Sunday, November 20, 2011

Writers Block Release

So if you havent noticed i havent really had much to say these past few weeks, not sure what has been holding me back but everytime i sit down to the computer i just cant get the words to come to me. Last night i eperienced something amazing and i wanted to share it. Next to the day my son entered my life it was the most amazing expereince of my life. I got to witness the birth of a beautiful baby girl, my newest cousin. My aunt and I aren't too far apart in age, she is my youngest uncle's wife, and she is more than my aunt, she is my friend. Her and my uncle welcomed their first child togather about a year and a half ago, he is an adorable little boy who i love to death. then shortly after their son came i found out i was pregnant with payton. We were looking forward to sharing all the little secrets of being moms togather. Then a few weeks before i delivered payton, she informed me that she had another little one on the way. I was so happy, i knew that the 3 of our children would be more than cousins, they would be the best of friends, they would bond the way i bonded with all my cousins when i was younger. I came from a very tight knit family where cousins are more like your brothers and sisters. It's just how we are. The day I lost payton i saw her adn her big round belly and i thought that it would be too much to see that, to see the best friend my son should have had, but it wasnt. I just remember hugging her, and crying, and then rubbing her belly and whispering to my little cousin I love you. I was still happy for my aunt i was just hurt that our fantasy of paly dates, MOPS, and trips to the zoo were not going to include my son.

Throughout the last few weeks my aunt has had me on edge. I have been waiting for the call from her telling me to get to the hospital, she had given me the oppertunity, if i wanted it, to be in the room to witness the birth of her child. I was unsire at first, thinking can i handle that? can i see that? i thought about it and prayed about it and decided that I wanted to experience that. After a while My aunt was told that it looked like she would have to deliver via c-section. I was excited because she said if i wanted i could be in the OR with her so i could still wittness it. One thing led to another and her delivery got scheduled for a day when i had to work, and i was upset thinking i would miss it.
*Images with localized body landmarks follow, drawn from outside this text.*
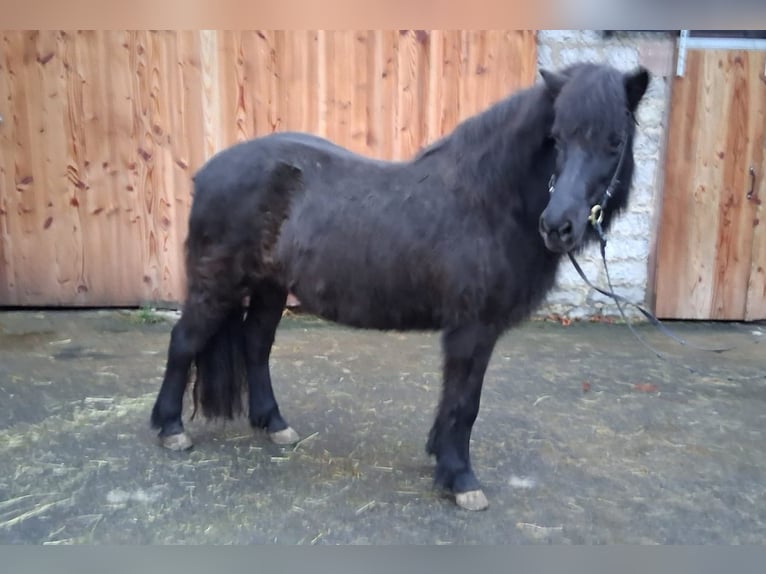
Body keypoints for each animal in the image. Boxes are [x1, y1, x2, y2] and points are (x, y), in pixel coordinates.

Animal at [150, 62, 650, 511]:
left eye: (614, 141)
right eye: (558, 138)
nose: (558, 226)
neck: (488, 201)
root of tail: (207, 173)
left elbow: (455, 400)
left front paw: (441, 457)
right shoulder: (473, 328)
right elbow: (464, 402)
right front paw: (460, 478)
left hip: (271, 287)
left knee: (255, 345)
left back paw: (273, 424)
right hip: (217, 285)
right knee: (183, 341)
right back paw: (171, 429)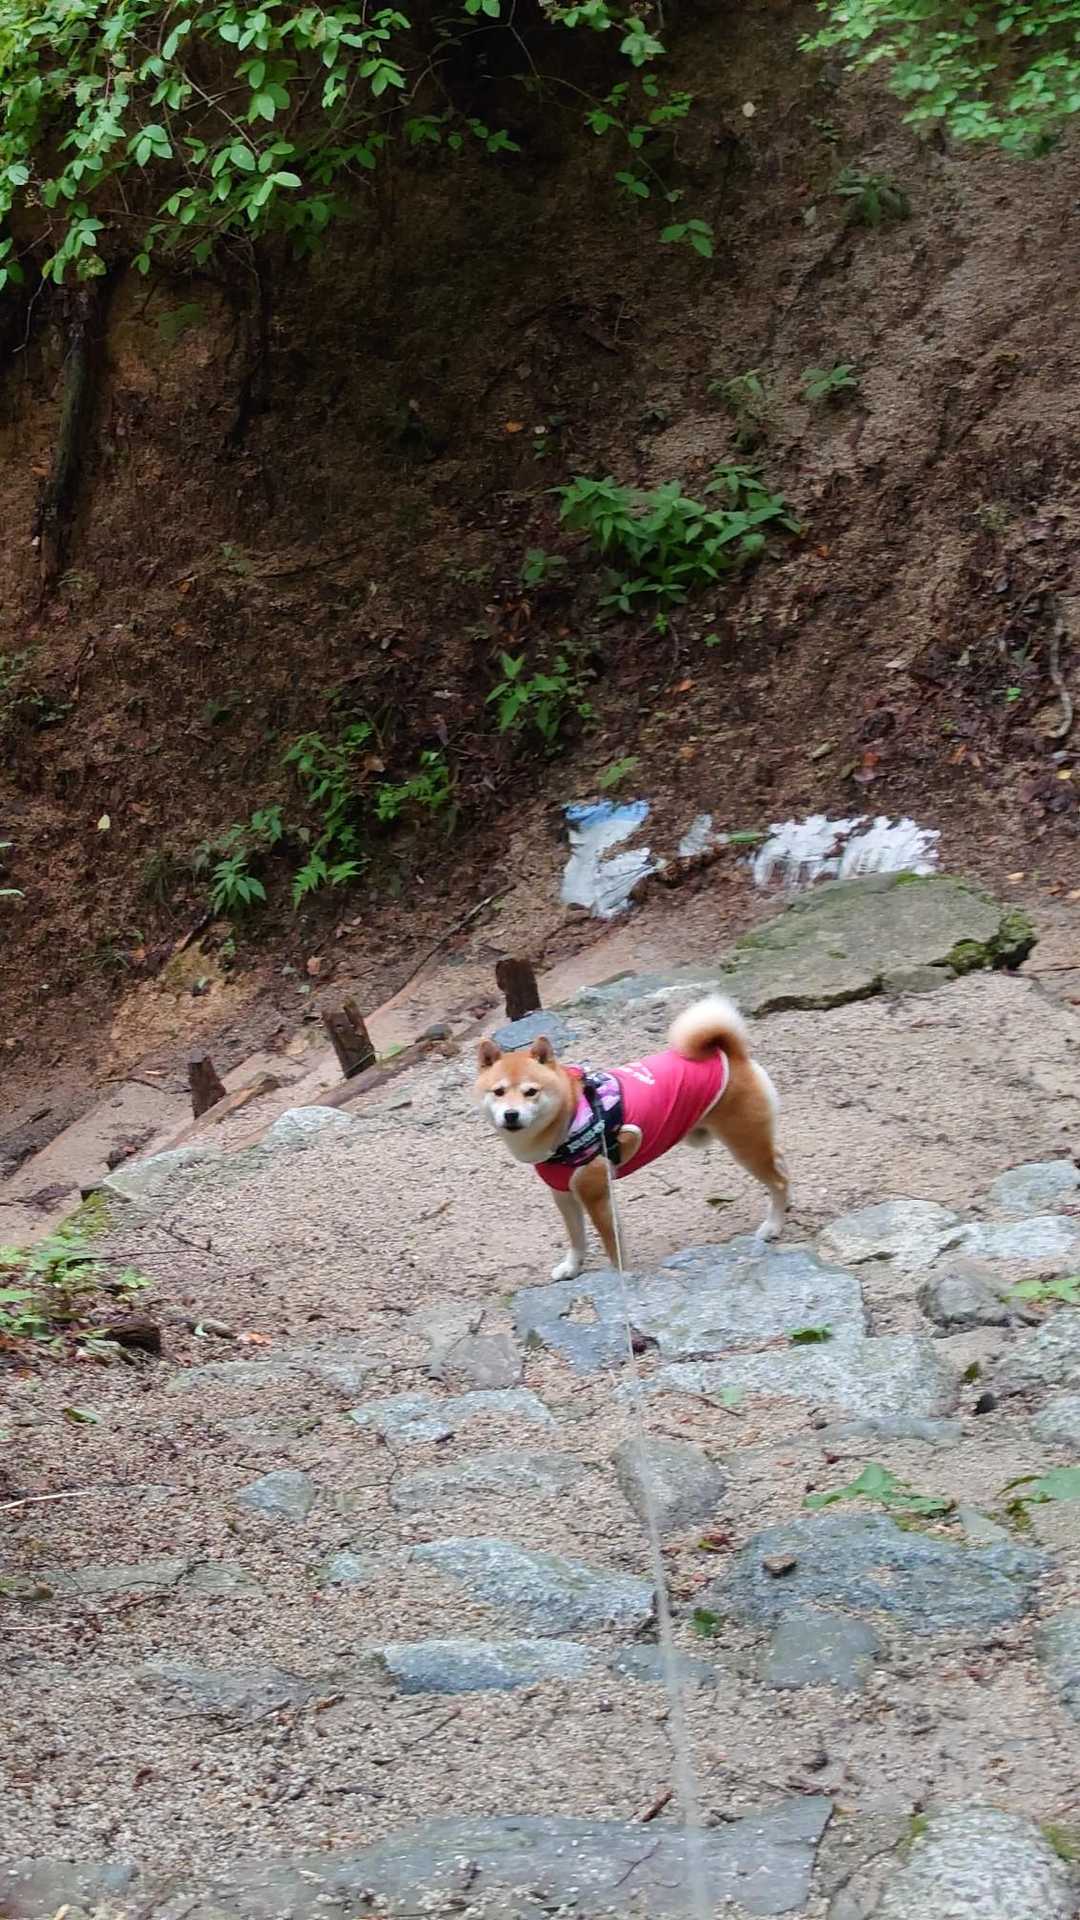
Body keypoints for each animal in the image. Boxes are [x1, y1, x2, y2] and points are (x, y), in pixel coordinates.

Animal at [473, 995, 788, 1279]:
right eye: (499, 1091)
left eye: (531, 1092)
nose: (511, 1114)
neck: (570, 1117)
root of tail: (728, 1052)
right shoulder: (563, 1194)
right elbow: (577, 1238)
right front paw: (572, 1268)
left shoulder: (596, 1194)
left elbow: (612, 1243)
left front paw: (620, 1276)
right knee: (781, 1165)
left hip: (744, 1143)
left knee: (778, 1181)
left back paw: (773, 1225)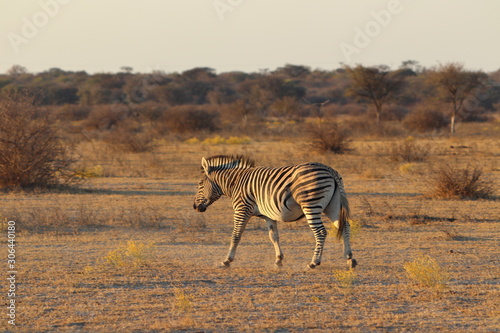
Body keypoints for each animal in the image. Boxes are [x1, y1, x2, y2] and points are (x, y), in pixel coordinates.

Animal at [193, 154, 358, 268]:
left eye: (200, 184)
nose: (195, 207)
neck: (236, 183)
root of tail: (330, 170)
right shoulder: (269, 215)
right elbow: (274, 237)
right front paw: (279, 260)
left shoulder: (241, 210)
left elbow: (236, 235)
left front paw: (227, 260)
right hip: (333, 205)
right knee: (344, 226)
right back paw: (350, 258)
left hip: (311, 204)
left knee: (321, 232)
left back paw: (314, 262)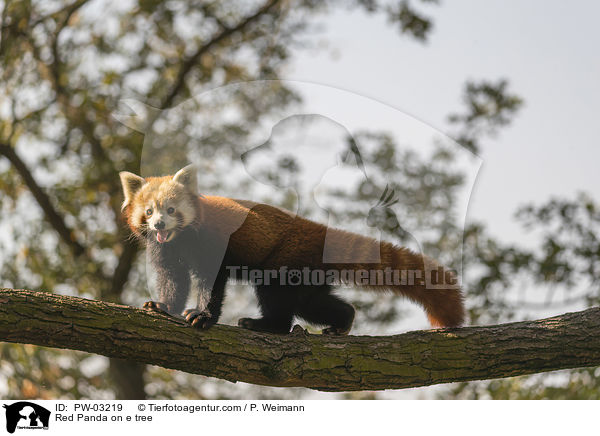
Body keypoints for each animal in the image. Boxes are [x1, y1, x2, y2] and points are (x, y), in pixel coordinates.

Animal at [118, 164, 464, 334]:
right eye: (148, 212)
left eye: (172, 210)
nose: (160, 224)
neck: (182, 239)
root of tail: (318, 230)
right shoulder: (164, 251)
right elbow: (173, 279)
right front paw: (164, 306)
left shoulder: (213, 244)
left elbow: (211, 282)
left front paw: (202, 315)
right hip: (310, 273)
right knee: (311, 303)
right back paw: (342, 321)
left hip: (287, 259)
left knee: (279, 296)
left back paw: (268, 325)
I thought that perhaps it was a sign from god and my bug that i just wasnt as ready as i thought i was for that. Thursday night i recieved a text from her that she was havign alot of back pain and was thinking it was time to have the baby. She went into the ER and they said yes you are in labor but not dialated. since her surgery was scheduled for the next day they decided to keep ehr over night. The next morning the doctors decided to let her labor on her own. She was quite excited and so was i, maybe i would be able to wittness the birth afterall. Well after 48 long hours of labor it finally happened. I called after work to get an update and was told were getting set up to push. I was thrilled! I would get to experience it after. I got to the hospital as they were setting up her room, happy for the perfect timing! After everything got underway i decided to stand where i could see the birth but also be near the door just incase i became overwhelmed. It was amazing, My aunt did so good, within 20 minutes of pushing baby was out! couldnt believe it! I got a little overwhelmed after when the nurse was stimulating the baby to breathe. She kept saying breathe baby come on baby just breathe i couldnt take hearing that. It was such a beautiful thing to get to see somethign so special happen, to see this child enter the world. It was so different than when i delivered payton because i didnt get to watch and i was so out of it, i hope that i will be blessed enough to experience that some day. For the first time today, instead of playing payton's death over and over in my mind, i am replaying her birth, a much happier experience.

Exxperiencing this has been so amazing for me. It made me start thinking, how wonderful would it be to do this every day. It makes me want to look into being a doulah and working with families to welcome their children and mommies welcome their angels and rainbows. I just wanted to share with everyone how magical the experience was to be there nad see it. Aunt, you did such an amazing experience, thank you for letting me be apart of it.